Single by Blake Shelton

from the album Blake Shelton's Barn & Grill
- Released: July 26, 2004
- Recorded: 2004
- Genre: Country
- Length: 3:24
- Label: Warner Bros. Nashville
- Songwriters: Rory Feek Paul Overstreet
- Producer: Bobby Braddock

Blake Shelton singles chronology
| "When Somebody Knows You That Well" (2004) | "Some Beach" (2004) | "Goodbye Time" (2005) |

= Some Beach =

"Some Beach" is a song written by Rory Feek and Paul Overstreet and recorded by American country music artist Blake Shelton. It was released in July 2004 as the second single from Shelton's 2004 album Blake Shelton's Barn & Grill. The song became Shelton's third number one hit on the U.S. Billboard Hot Country Songs chart and spent four weeks at that position.

==Content==
The narrator deals with frustrations, such as being flipped off in traffic on the highway and having to wait all afternoon at the dentist's office, by wishing that he were "on some beach, somewhere." The song's title is a double entendre, playing on a Southern United States dialectal form of the epithet "son of a bitch" ("som' bitch").

According to the sheet music published at Musicnotes.com, the song is composed and written in the key of C major and is set in time signature of common time with a tempo of 116 beats per minute. Shelton’s vocal range spans from the notes G^{3} to E^{5}.

==Music video==
The music video was directed by Peter Zavadil, and features Shelton driving a pickup truck down a freeway, trying to park the truck, and going to the dentist. The video premiered on CMT on July 29, 2004, and featuring NASCAR driver Elliott Sadler.

==Chart performance==
"Some Beach" debuted at number 51 on the U.S. Billboard Hot Country Songs for the chart week of August 7, 2004.

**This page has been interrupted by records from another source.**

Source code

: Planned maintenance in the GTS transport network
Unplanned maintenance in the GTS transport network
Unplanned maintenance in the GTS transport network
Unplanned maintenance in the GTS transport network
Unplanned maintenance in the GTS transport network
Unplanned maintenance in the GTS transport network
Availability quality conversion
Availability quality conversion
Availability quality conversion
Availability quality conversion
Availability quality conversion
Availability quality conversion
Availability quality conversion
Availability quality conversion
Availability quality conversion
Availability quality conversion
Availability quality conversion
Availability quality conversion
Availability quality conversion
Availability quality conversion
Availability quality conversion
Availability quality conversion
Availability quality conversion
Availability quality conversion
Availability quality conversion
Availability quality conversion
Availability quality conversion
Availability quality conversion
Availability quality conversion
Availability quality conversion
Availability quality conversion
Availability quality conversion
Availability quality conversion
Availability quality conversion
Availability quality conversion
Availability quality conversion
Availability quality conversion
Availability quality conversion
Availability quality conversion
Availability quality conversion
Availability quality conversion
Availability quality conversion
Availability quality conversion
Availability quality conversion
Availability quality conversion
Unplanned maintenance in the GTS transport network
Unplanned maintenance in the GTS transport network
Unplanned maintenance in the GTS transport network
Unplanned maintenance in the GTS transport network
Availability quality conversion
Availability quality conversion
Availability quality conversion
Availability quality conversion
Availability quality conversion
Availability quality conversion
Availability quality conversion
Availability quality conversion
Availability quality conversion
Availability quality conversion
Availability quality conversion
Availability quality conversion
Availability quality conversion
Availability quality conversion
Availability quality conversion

| Chart (2004–2005) | Peak position |
|---|---|
| Canada Country (Radio & Records) | 3 |
| US Billboard Hot 100 | 28 |
| US Hot Country Songs (Billboard) | 1 |

===Year-end charts===

| Chart (2005) | Position |
|---|---|
| US Country Songs (Billboard) | 28 |

==Certifications==

| Region | Certification | Certified units/sales |
| United States (RIAA) | Platinum | 1,000,000^{‡} |
^{‡} Sales+streaming figures based on certification alone.